§ The task:
Please format the lines as a JSON list of strings, one string per line with blank lines left out, starting with the line that contains "2002. Apesar de" and going on through the line that contains "Disney+ faz a alegria dos assinantes com a", both included.

§ Dataset excerpts:
--- START ---

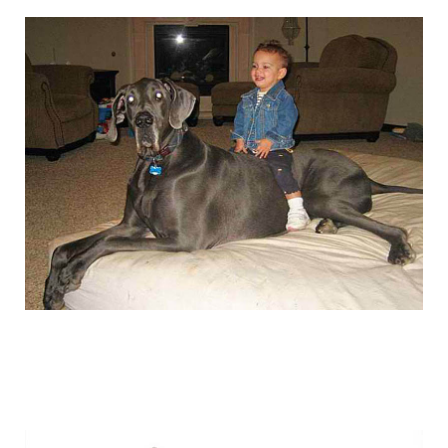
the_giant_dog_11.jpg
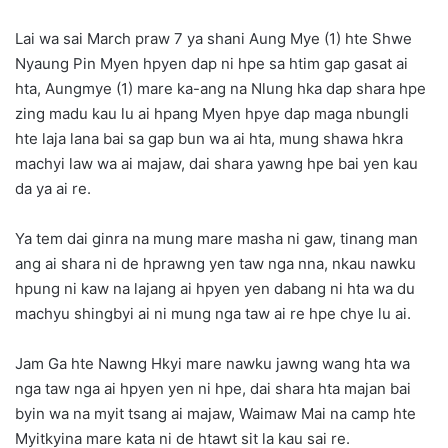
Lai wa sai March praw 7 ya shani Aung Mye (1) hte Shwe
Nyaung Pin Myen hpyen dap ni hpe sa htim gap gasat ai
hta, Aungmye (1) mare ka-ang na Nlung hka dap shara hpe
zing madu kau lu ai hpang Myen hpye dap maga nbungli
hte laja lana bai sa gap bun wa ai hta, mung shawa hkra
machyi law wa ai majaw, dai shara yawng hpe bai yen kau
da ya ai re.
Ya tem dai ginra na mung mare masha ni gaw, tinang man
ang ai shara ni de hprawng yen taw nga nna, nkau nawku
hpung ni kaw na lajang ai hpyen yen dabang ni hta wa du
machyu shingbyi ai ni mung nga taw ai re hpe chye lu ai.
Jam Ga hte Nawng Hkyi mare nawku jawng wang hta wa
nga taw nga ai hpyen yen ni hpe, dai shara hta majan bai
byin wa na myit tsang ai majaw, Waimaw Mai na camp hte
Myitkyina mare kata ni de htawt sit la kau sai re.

--- END ---
--- START ---

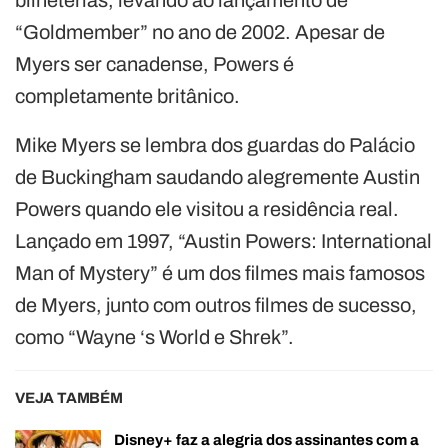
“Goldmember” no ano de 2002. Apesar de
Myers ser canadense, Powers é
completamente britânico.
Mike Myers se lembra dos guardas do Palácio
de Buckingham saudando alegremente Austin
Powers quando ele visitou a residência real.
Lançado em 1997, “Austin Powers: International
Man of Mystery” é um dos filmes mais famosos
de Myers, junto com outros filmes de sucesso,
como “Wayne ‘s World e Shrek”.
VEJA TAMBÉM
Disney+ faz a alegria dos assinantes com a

--- END ---

§ Written solution:
[
  "“Goldmember” no ano de 2002. Apesar de",
  "Myers ser canadense, Powers é",
  "completamente britânico.",
  "Mike Myers se lembra dos guardas do Palácio",
  "de Buckingham saudando alegremente Austin",
  "Powers quando ele visitou a residência real.",
  "Lançado em 1997, “Austin Powers: International",
  "Man of Mystery” é um dos filmes mais famosos",
  "de Myers, junto com outros filmes de sucesso,",
  "como “Wayne ‘s World e Shrek”.",
  "VEJA TAMBÉM",
  "Disney+ faz a alegria dos assinantes com a"
]